陶芸好きの友人たちと話していて、陶芸ファンや陶芸を生業としている方たちは、一体どんなマグカップを使っているのだろう?という話題になった。きっと毎日のように使うマグカップには、使う人の個性や生活、ひいては陶芸への熱い想いが込められているに違いない!との結論を得て、唐突に企画連載を始めてみたいと思います。

題して「拝見!となりのマグカップ」。

ヨネスケ師匠、陶芸を親しみやすく世界中に伝えていくためにどうかそのシステムをしばし私どもにお貸しください。記念すべき第1回は、元美術館展示解説員、現在はビューティーセラピストとして活躍する若き女性社長 Yさんに突撃!突然の申し出にも、さほど驚いたご様子もなく、にこやかに対応してくださった。この落ち着いたご対応…かなりの手練れではなかろうか?

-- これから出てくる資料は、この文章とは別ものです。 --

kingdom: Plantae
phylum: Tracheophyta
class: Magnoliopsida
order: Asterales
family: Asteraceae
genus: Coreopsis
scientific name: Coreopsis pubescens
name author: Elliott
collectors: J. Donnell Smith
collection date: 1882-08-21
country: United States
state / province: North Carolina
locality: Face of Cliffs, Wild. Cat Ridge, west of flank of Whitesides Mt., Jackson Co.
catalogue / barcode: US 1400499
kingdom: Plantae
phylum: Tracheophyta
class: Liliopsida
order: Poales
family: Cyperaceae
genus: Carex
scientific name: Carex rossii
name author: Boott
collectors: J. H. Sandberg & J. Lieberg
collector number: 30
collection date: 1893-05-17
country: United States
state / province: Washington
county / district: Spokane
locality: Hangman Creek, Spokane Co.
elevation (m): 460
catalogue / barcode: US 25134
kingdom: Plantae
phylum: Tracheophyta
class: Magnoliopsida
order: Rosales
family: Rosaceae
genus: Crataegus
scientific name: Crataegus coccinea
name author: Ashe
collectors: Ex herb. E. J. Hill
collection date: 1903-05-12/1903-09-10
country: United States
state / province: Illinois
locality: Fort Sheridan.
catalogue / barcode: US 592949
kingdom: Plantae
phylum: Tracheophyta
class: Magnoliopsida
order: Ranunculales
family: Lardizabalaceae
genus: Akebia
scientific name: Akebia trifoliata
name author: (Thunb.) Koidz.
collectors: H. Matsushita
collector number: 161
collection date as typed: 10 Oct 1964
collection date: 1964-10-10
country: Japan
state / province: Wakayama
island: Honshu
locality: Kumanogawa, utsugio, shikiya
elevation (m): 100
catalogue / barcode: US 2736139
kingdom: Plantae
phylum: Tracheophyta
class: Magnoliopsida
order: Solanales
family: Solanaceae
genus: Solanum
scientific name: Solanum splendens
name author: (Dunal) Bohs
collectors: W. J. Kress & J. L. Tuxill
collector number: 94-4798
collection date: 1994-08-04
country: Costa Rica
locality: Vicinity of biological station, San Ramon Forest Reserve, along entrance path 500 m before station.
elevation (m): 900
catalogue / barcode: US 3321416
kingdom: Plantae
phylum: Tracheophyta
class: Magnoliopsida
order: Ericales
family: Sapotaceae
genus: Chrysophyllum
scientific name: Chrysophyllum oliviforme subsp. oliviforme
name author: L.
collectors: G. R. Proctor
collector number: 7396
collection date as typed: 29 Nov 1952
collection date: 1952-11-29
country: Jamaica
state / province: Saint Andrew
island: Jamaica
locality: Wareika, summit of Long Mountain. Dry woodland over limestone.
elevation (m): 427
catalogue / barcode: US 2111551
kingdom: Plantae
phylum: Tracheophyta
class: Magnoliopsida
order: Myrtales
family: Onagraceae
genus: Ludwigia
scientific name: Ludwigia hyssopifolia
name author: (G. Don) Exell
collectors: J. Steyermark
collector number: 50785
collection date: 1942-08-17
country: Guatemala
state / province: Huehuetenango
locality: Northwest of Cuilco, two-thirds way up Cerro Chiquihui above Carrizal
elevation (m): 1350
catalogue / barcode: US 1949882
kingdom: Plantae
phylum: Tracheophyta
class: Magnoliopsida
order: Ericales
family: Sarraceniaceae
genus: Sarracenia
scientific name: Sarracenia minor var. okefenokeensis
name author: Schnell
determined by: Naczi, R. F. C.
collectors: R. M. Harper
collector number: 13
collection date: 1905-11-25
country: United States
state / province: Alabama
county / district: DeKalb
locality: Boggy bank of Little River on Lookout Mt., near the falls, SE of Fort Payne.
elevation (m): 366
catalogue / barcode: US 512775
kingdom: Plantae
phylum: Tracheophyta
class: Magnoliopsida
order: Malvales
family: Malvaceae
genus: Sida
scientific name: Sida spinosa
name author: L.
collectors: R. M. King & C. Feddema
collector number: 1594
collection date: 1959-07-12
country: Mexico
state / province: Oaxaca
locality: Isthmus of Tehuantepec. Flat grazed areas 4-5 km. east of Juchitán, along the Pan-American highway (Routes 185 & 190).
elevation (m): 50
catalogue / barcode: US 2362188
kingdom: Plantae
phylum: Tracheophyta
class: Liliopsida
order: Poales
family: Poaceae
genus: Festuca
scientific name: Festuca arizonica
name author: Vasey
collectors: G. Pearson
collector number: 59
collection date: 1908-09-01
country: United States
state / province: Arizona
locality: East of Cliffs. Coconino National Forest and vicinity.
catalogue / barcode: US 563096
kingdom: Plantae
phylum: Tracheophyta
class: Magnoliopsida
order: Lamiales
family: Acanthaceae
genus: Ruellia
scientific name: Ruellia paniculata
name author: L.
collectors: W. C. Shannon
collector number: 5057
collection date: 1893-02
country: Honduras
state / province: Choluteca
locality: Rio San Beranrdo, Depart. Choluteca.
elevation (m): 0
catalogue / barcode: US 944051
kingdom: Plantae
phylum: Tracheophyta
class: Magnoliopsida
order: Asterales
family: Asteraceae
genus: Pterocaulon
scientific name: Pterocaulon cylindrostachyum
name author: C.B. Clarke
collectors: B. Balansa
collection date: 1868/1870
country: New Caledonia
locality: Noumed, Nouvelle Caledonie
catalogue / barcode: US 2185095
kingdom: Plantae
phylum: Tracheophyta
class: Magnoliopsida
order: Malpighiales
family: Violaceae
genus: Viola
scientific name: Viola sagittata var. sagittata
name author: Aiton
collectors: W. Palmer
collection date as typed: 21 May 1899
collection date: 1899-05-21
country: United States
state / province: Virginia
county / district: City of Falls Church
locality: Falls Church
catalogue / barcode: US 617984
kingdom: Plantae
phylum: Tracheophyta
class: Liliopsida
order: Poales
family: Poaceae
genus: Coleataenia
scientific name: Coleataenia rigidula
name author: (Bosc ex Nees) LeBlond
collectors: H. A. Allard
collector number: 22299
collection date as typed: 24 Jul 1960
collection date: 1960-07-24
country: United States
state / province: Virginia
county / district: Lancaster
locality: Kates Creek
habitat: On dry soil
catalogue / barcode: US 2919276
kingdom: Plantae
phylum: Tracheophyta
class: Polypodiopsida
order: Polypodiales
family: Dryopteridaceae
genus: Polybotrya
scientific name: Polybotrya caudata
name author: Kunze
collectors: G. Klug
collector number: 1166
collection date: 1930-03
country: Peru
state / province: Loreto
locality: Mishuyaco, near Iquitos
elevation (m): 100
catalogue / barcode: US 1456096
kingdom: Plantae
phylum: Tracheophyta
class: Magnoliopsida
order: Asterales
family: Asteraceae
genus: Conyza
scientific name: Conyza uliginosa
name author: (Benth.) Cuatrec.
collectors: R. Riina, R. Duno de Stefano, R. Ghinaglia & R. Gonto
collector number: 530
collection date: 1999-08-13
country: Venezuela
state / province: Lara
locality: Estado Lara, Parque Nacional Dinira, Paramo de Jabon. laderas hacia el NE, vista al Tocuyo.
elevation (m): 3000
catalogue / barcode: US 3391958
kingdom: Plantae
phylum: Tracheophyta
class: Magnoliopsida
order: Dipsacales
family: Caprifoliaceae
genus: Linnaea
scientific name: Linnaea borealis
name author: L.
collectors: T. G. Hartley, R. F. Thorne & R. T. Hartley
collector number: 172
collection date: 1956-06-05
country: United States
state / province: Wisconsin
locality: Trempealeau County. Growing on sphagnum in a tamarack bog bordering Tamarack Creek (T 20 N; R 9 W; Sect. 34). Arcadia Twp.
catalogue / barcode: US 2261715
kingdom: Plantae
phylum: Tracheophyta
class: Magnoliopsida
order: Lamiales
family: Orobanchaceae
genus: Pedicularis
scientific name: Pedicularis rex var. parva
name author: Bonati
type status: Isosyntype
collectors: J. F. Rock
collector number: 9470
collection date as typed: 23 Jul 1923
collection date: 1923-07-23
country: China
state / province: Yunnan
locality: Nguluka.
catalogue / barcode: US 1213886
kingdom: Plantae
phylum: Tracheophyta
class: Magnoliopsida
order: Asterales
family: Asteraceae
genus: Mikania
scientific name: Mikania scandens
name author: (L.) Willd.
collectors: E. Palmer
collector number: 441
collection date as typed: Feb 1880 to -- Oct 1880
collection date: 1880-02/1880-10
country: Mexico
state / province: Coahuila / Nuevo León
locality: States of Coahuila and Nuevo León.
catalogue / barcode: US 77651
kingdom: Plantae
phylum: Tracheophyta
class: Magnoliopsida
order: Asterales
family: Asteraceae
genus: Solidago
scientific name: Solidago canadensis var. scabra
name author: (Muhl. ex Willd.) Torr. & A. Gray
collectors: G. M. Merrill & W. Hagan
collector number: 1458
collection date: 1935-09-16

きっと数あるカップの中から、すごいのを選んでくるに違いない…。

どきどきしながら、待つこと数分…ハーブティーの良い香りが立ち上り、「はい、どうぞ」と素敵な笑顔とともに差し出されたカップにはお茶が入っている!感激!
これでは、となりのティータイムではないか、と恐縮しつつ、まずは、彼女のおもてなしの心に感謝。せっかくなので、遠慮なく頂戴いたします!

いい香り…

カモミールティーで緊張もほぐれたところで、いざ拝見!

して、今日のお作は…

 

増田光さんの作品です。
増田さんは、愛知県常滑市を中心に、東京の百貨店などでも展示会を行う、若き女性陶芸家です。
「増田さんの作品はどれをみても、いつみても つい笑顔になっちゃうんですよね~。ホント好きです。これは今年陶器市に出かけた際、彼女のブースに並んでいたものを一目見て気に入ってしまって、即購入しました。」とのこと。
写真では分かりにくいかもしれないが、取っ手が手になっている!

取っ手の手らしさが、写真でうまく表現できず、撮ること数枚…

器の部位を説明するのに、口、肩、手、胴、腰…と人体のパーツになぞらえた表現をするが、これは、まさしく、腰!
実際に取っ手を握ってみると、母親が幼子の手を引くような何ともやさしき感触…。
この感触は、パンチ力絶大だ。

海馬の奥に染み入るような、とでも言えばよいだろうか。遠い昔の優しい思い出を呼び起こすためのスイッチになり得そうな、鮮烈な感触。

「遊び心満載の豊かなイメージを陶芸として表現しているところがとっても魅力的。この感触がたまらないんですよねー。」とY社長。

 

確かに、これは癖になる使用感。
陶芸作品だからこそ、目で見て、手で触れて、五感で味わうことができるし、さらに食器だと、味・香りの記憶や料理・飲物の色合いなどが加味された豊かで心地よい刺激を受け取ることができる。作品から良い刺激を受けた時、その時の空間、時間までもが、深く記憶され、こういう積み重ねが言わば人生の糧となっていくのではなかろうか。今日の取材は、おいしいお茶を頂いたとき、誰かに優しく手を引かれたとき、ユニークな食器に出会ったとき、確実に思い出すであろう、素敵な時間となりました。

ご縁に深く感謝。

Y社長、お忙しいところ、どうもありがとうございました。

…と思ったところで、色が映えるから、と今度はこのマグカップに青ほうじ茶(※注)を淹れてくださったY社長。またもや、しっかりと頂戴しつつも、やっぱり、となりのティータイムではないか、と小さくつぶやいたのでした。

ではまた次回!お楽しみに。

(※注)青ほうじ茶…弱火でじっくりと焙る製法で作ったほうじ茶。茶葉の緑色を残しつつも、深みや香ばしい風味が楽しめる。